The three packed up and made their way to the plane, not knowing they were moments away from witnessing history.
“As we were running down the runway at the airport, I got a phone call from the staff at AVO that said that there was now confirmation that there was an eruption in process,” McGimsey said.
Since it was a cloudy day in Anchorage, Spurr was not visible from across Cook Inlet, but the trio was in the air, still with no idea of exactly what they were headed toward.
“We popped up above the regional cloud layer. And that’s where my video of that day begins: with us seeing this enormous eruption cloud,” McGimsey said. “And then as we traverse more to the north, we begin to see the eruption column coming out of Crater Peak.”

“It’s hard to explain how spectacular that was to be in that plane. Being a volcanologist, eruptions are where we really get our energy from,” McGimsey said.
“Just seeing it was like, ‘Oh my gosh,’ you know, ‘this is a big eruption.’ It seemed like a bigger eruption than I’d seen during the 1989-90 Redoubt eruptions. There was a lot of them, but they were fairly small compared to this.”
McGimsey said looking back, it feels like a once-in-a-lifetime opportunity.
“I had a 39-plus year career with the USGS — 29 of that with the Alaska Volcano Observatory — and that has got to be the highlight day of my whole career."
But ash and aircraft engines don’t mix, and McGimsey thought about that while witnessing Mount Spurr’s power close up.

“When we were over there, I can remember thinking that, ‘My gosh, we’re very close to this eruption column, and as long as things don’t change or escalate, we’re okay,” he said. “But if this eruption were to go much larger, we would perhaps, potentially be in harm’s way, but once we did a couple of traverses, I felt comfortable, and we had a really good pilot and we were upwind.”
They stayed in the air as long as they could, arriving back to the ground about 30 minutes before the ashfall hit Anchorage and the airport closed, and they headed back to the office.
After returning to the observatory, McGimsey — along with others — worked a few more hours before heading home. But he made sure to snap photos of cars covered in ash, which are preserved on the AVO website.
“One of them is mine,” he said. ”And then there’s one that’s white. And that was Tina Neal’s station wagon,” he said. Tina also worked in the building.
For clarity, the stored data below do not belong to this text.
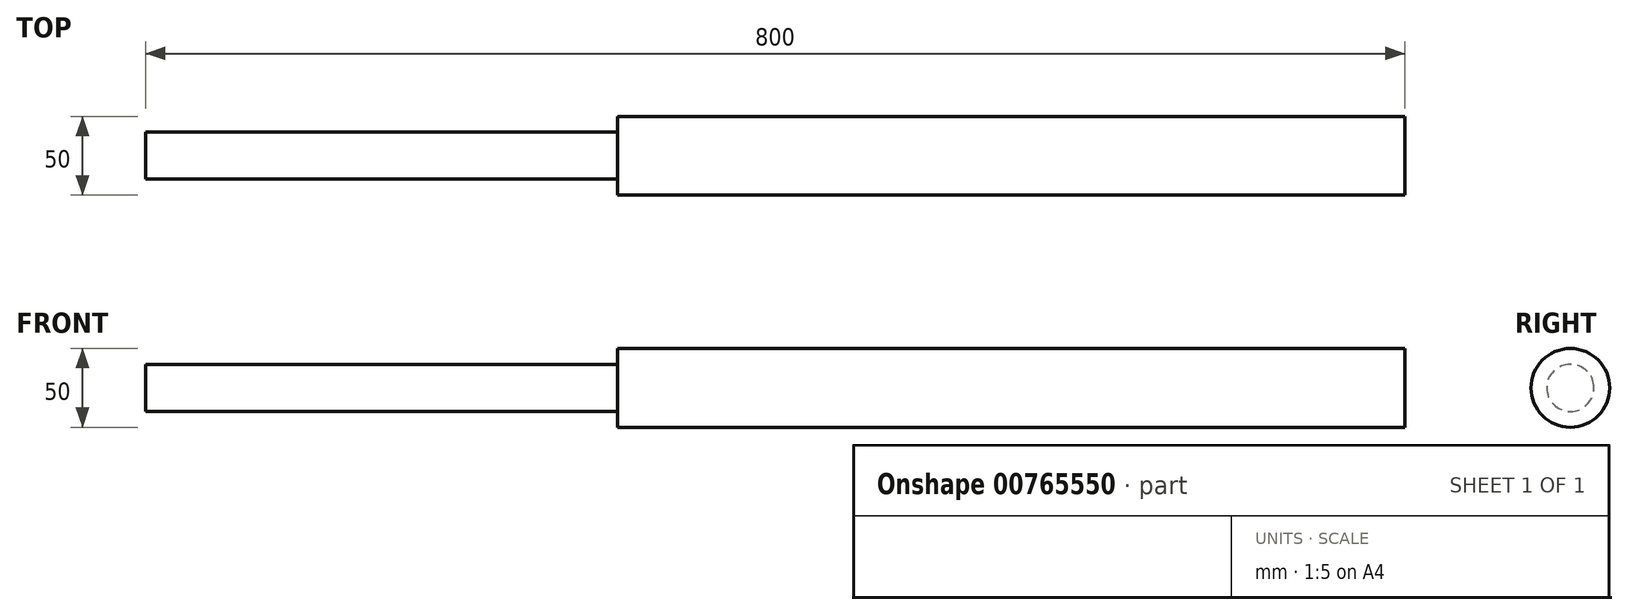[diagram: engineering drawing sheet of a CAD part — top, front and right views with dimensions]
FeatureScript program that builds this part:
annotation { "Feature Type Name" : "Feature", "Feature Type Description" : "" }
export const myFeature = defineFeature(function(context is Context, id is Id, definition is map)
    precondition{}
    {
        {
            var Q0;
            Q0=qCreatedBy(makeId("Right.planeOp"),FACE);
            var sketch = newSketch(context, id + "F0", { "sketchPlane" : qUnion([Q0])});
            skCircle(sketch, "E0", {"center": v(0, 6.9) * mm, "radius": 25 * mm});
            skSolve(sketch);
        }
        {
            var Q0;
            Q0 = qSketchRegion(id + "F0", true);
            extrude(context, id + "F1", {"entities" : qUnion([Q0]), "depth" : 500 * mm, "offsetDistance" : 25.4 * mm});
        }
        {
            var Q0;
            Q0=makeQuery(id+"F1.opExtrude","CAP_FACE",FACE,{"disambiguationData":[OSD([sQuery(id+"F0.wireOp",EDGE,"E0")])],"isStart":true});
            var sketch = newSketch(context, id + "F2", { "sketchPlane" : qUnion([Q0])});
            skCircle(sketch, "E1", {"center": v(0, 6.9) * mm, "radius": 15 * mm});
            skSolve(sketch);
        }
        {
            var Q0;
            Q0 = qSketchRegion(id + "F2", true);
            var Q1;
            Q1=makeQuery(id+"F2.imprint","IMPRINT",FACE,{"disambiguationData":[TD([[makeQuery(id+"F2.imprint","IMPRINT",EDGE,{"derivedFrom":sQuery(id+"F2.wireOp",EDGE,"E1")}),1.0]])]});
            extrude(context, id + "F3", {"entities" : qUnion([Q0, Q1]), "operationType" : NewBodyOperationType.ADD, "depth" : 300 * mm, "offsetDistance" : 25.4 * mm});
        }
    });
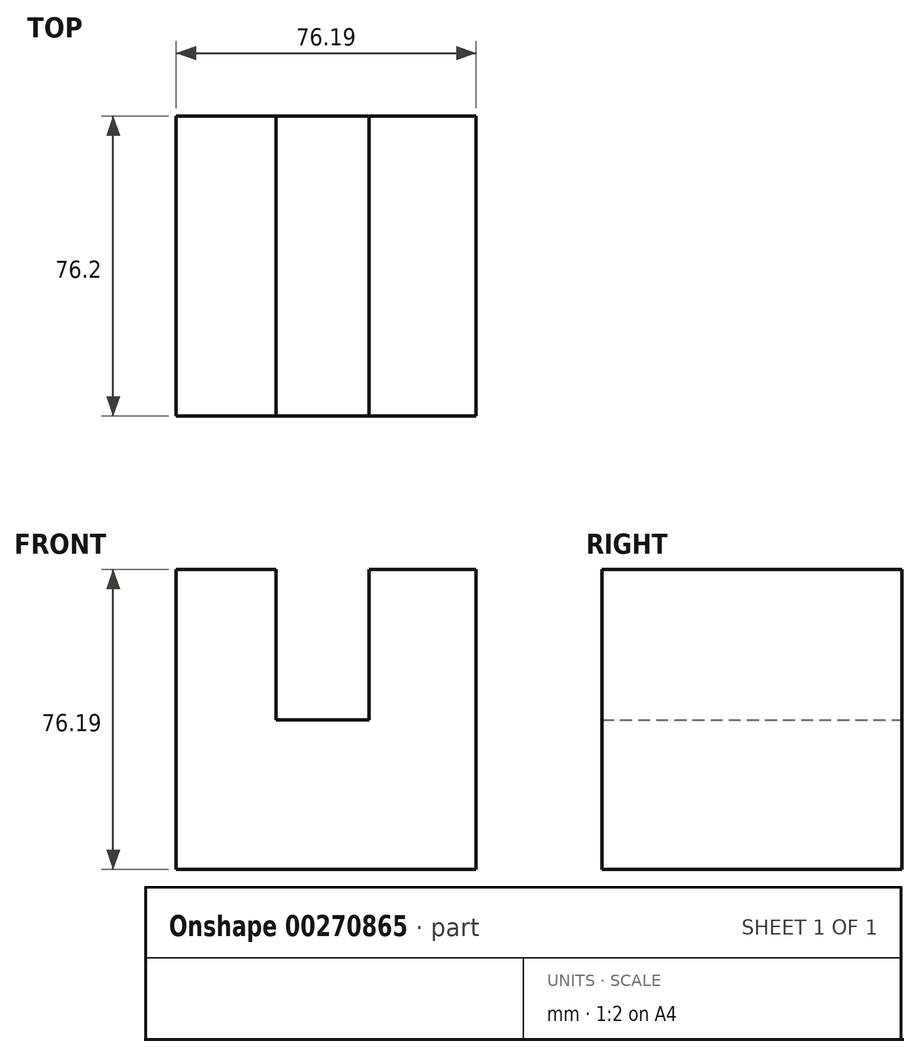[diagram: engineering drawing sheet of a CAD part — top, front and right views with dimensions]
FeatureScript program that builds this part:
annotation { "Feature Type Name" : "Feature", "Feature Type Description" : "" }
export const myFeature = defineFeature(function(context is Context, id is Id, definition is map)
    precondition{}
    {
        {
            var Q0;
            Q0=qCreatedBy(makeId("Front.planeOp"),FACE);
            var sketch = newSketch(context, id + "F0", { "sketchPlane" : qUnion([Q0])});
            skLineSegment(sketch, "E0", {"start": v(0, 0) * mm, "end": v(-76.2, 0) * mm});
            skLineSegment(sketch, "E1", {"start": v(-76.2, 0) * mm, "end": v(-76.2, 76.2) * mm});
            skLineSegment(sketch, "E2", {"start": v(-76.2, 76.2) * mm, "end": v(-50.8, 76.2) * mm});
            skLineSegment(sketch, "E3", {"start": v(-50.8, 76.2) * mm, "end": v(-50.8, 37.97) * mm});
            skLineSegment(sketch, "E4", {"start": v(-50.8, 37.97) * mm, "end": v(-27.23, 37.97) * mm});
            skLineSegment(sketch, "E5", {"start": v(-27.23, 37.97) * mm, "end": v(-27.23, 76.2) * mm});
            skLineSegment(sketch, "E6", {"start": v(-27.23, 76.2) * mm, "end": v(0, 76.2) * mm});
            skLineSegment(sketch, "E7", {"start": v(0, 76.2) * mm, "end": v(0, 0) * mm});
            skSolve(sketch);
        }
        {
            var Q0;
            Q0 = qSketchRegion(id + "F0", true);
            extrude(context, id + "F1", {"entities" : qUnion([Q0]), "depth" : 76.2 * mm});
        }
    });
Now more than 32 years later, he reflected on that day and the weeks before and after the eruption.
“It was an exhilarating time,” he said.
He was involved in pre-eruption activities as well. Two weeks before the eruption, McGimsey rappelled down a snow slope to Crater Lake to take water and temperature samples.
“Then, just two weeks later, the whole thing erupted and changed the scenery over there completely,” McGimsey said.
He looked back on the fact that just days before the eruption, he was in an area the volcano’s eruptive force would soon destroy.
“The thought’s gone through my mind many times that, you know, how fortunate I was that it didn’t erupt,” he said.
“We have really great seismologists and they’re really good at their job, and they would have alerted us not to go near it if they thought that that the eruption was imminent,” he said. “It was a fairly safe time to be down there.”
He also helped collect ash after the eruption and worked on many studies afterward.
“It was a great eruption to be a part of,” he said.
As a new Mount Spurr eruption is now likely, he has a message to people in the Anchorage area.
“I’d tell them not to be afraid. The Anchorage area is susceptible only really to an ashfall, and a fairly minor ashfall at that,” he said.
“If it’s a clear day, it’s going to be spectacular. Get your cameras out,” he said with a chuckle.